Why the same operation $(dA_5=dA_4W_4)$ will product answers in different positions?

The only "possible", if not "far-fetching", relationship I could find is: Because $A_4$ is "in front", so the answer $(A_4^T)$ will always be in the front, and because $W_4$ is "in the end", so the answer $(W_4^T)$ will always be in the very end.

Is it the right reason, or I'm just thinking too much?

Thank you very much for your help!

2

There are 2 best solutions below

0
On BEST ANSWER

$ \def\SSS{\sum_{i=1}^m\sum_{j=1}^n\sum_{k=1}^p} \def\A{A_{ij}} \def\B{B_{ik}} \def\BT{B_{ki}^T} \def\C{C_{kj}} \def\CT{C_{jk}^T} \def\LR#1{\left(#1\right)} \def\BR#1{\Big(#1\Big)} $To extend my comment above, by expanding the various products $$\eqalign{ A:\LR{BC} &= \SSS \A\BR{\B\C} \\ \LR{AC^T}:B &= \SSS \BR{\A\CT}\B \\ \LR{B^TA}:C &= \SSS \BR{\BT\A}\C \\ }$$ it is obvious that the sums on the RHS are all identical, therefore the Frobenius (aka double-dot) products appearing on the LHS are likewise identical.

This equivalence could also be arrived at by considering the properties of the trace function when its matrix argument is transposed and/or cyclically permuted.

0
On

Regarding your question, from the definition $$ dE = \frac{\partial E}{\partial \mathbf{A}_5}: d \mathbf{A}_5 $$ with the colon operator denoting the Frobenius inner product. Remember that $\mathbf{A}:\mathbf{B}= \mathrm{tr}(\mathbf{A}^T \mathbf{B}) $.

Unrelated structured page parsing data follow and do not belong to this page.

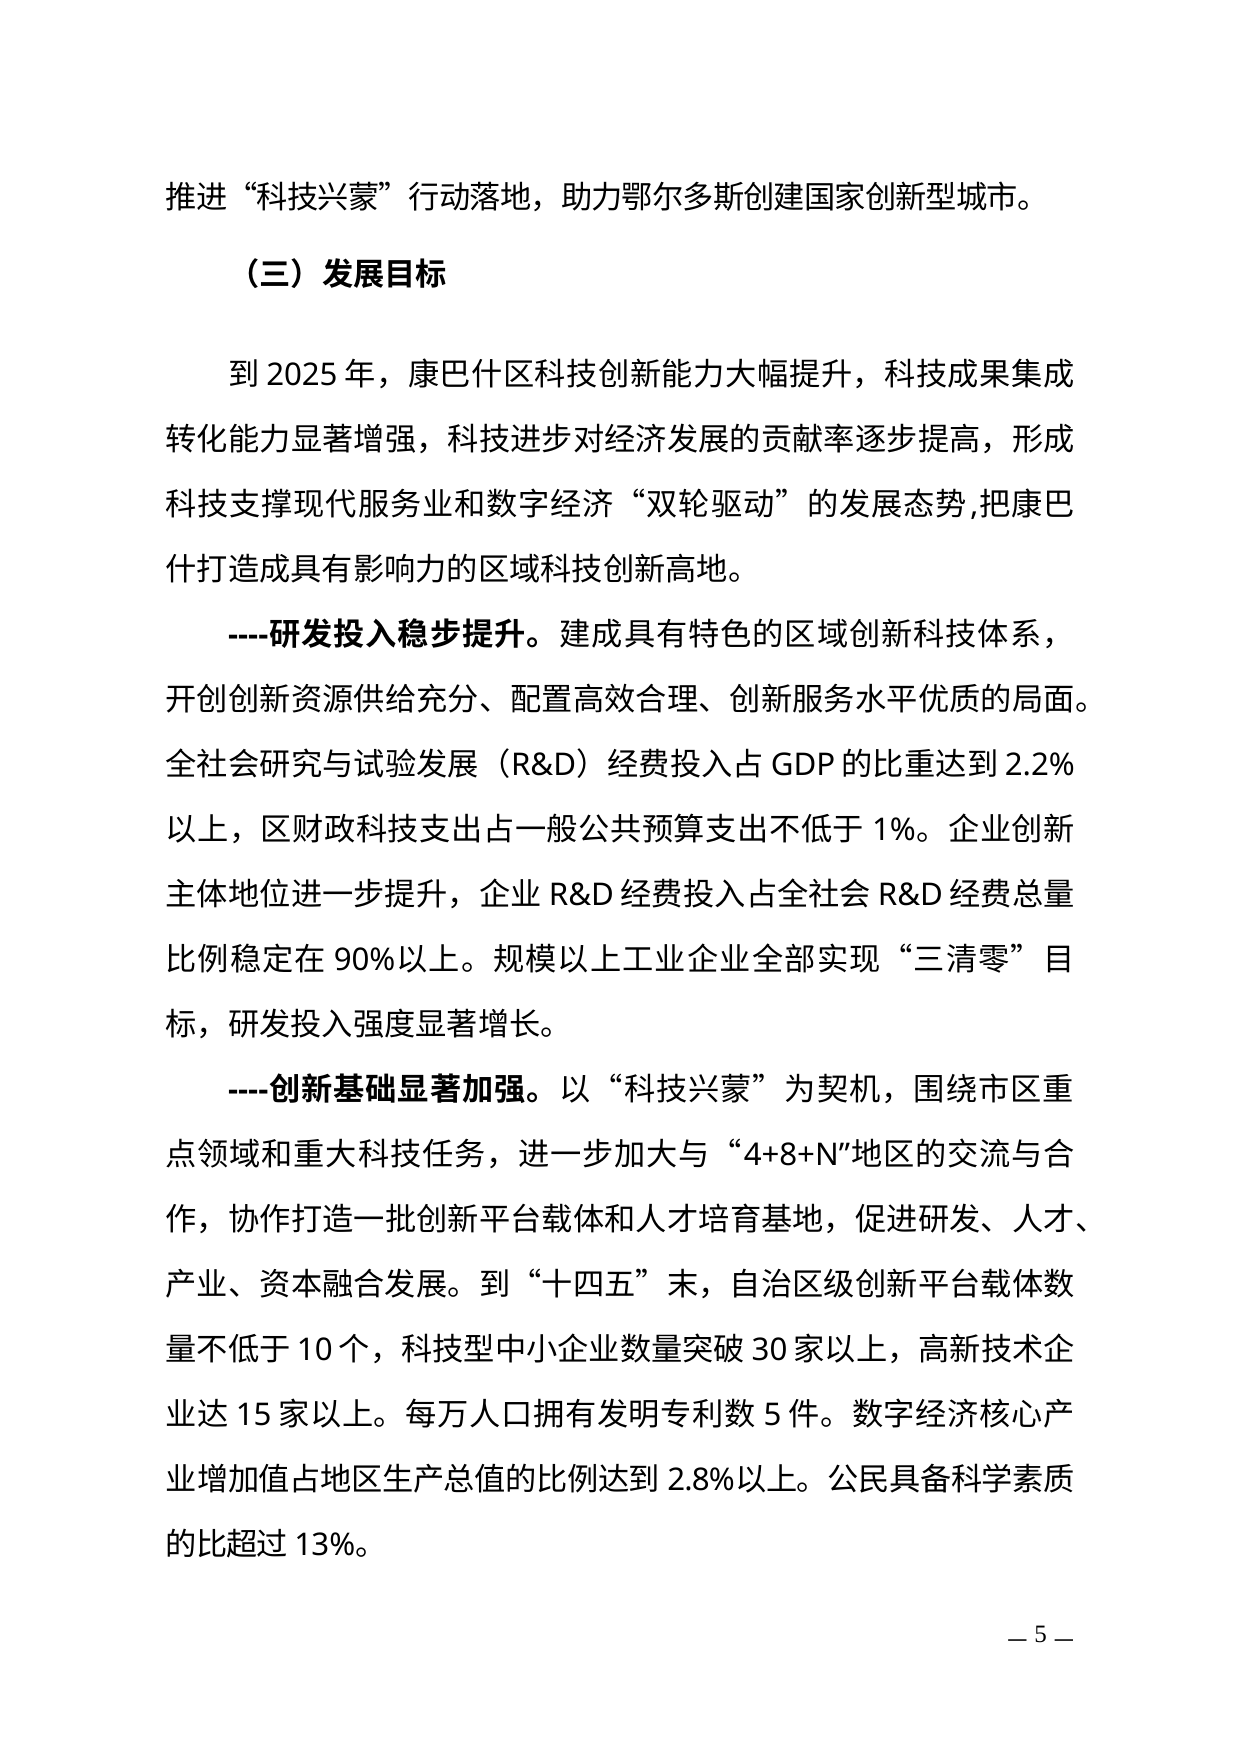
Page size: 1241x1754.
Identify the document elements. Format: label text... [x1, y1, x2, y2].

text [165, 162, 1075, 227]
text ----研发投入稳步提升。建成具有特色的区域创新科技体系，开创创新资源供给充分、配置高效合理、创新服务水平优质的局面。全社会研究与试验发展（R&D）经费投入占GDP的比重达到2.2%以上，区财政科技支出占一般公共预算支出不低于1%。企业创新主体地位进一步提升，企业R&D经费投入占全社会R&D经费总量比例稳定在90%以上。规模以上工业企业全部实现“三清零”目标，研发投入强度显著增长。 [165, 599, 1075, 1054]
subtitle （三）发展目标 [165, 239, 1075, 304]
text ----创新基础显著加强。以“科技兴蒙”为契机，围绕市区重点领域和重大科技任务，进一步加大与“4+8+N”地区的交流与合作，协作打造一批创新平台载体和人才培育基地，促进研发、人才、产业、资本融合发展。到“十四五”末，自治区级创新平台载体数量不低于10个，科技型中小企业数量突破30家以上，高新技术企业达15家以上。每万人口拥有发明专利数5件。数字经济核心产业增加值占地区生产总值的比例达到2.8%以上。公民具备科学素质的比超过13%。 [165, 1054, 1075, 1574]
text 到2025年，康巴什区科技创新能力大幅提升，科技成果集成转化能力显著增强，科技进步对经济发展的贡献率逐步提高，形成科技支撑现代服务业和数字经济“双轮驱动”的发展态势,把康巴什打造成具有影响力的区域科技创新高地。 [165, 339, 1075, 599]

Consider the 'simple' product layer : $\mathbf{A}_5=\mathbf{A}_4 \mathbf{W}_4$, you can either obtain $$ dE = \frac{\partial E}{\partial \mathbf{A}_5}: \mathbf{A}_4 (d \mathbf{W}_4) = \mathbf{A}_4^T \frac{\partial E}{\partial \mathbf{A}_5}: d \mathbf{W}_4 $$ or $$ dE = \frac{\partial E}{\partial \mathbf{A}_5}: (d\mathbf{A}_4) \mathbf{W}_4 = \frac{\partial E}{\partial \mathbf{A}_5} \mathbf{W}_4^T: d \mathbf{A}_4 $$

Thus by identification $$ \frac{\partial E}{\partial \mathbf{W}_4} = \mathbf{A}_4^T \frac{\partial E}{\partial \mathbf{A}_5} ,\quad \frac{\partial E}{\partial \mathbf{A}_4} = \frac{\partial E}{\partial \mathbf{A}_5} \mathbf{W}_4^T $$ This gives you the backpropagated gradient of the loss function. Note how the matrices come either on the left or the right. This is why your derivation is wrong from the second line. As shown in Greg's comment, these facts are easily deduced from the trace properties.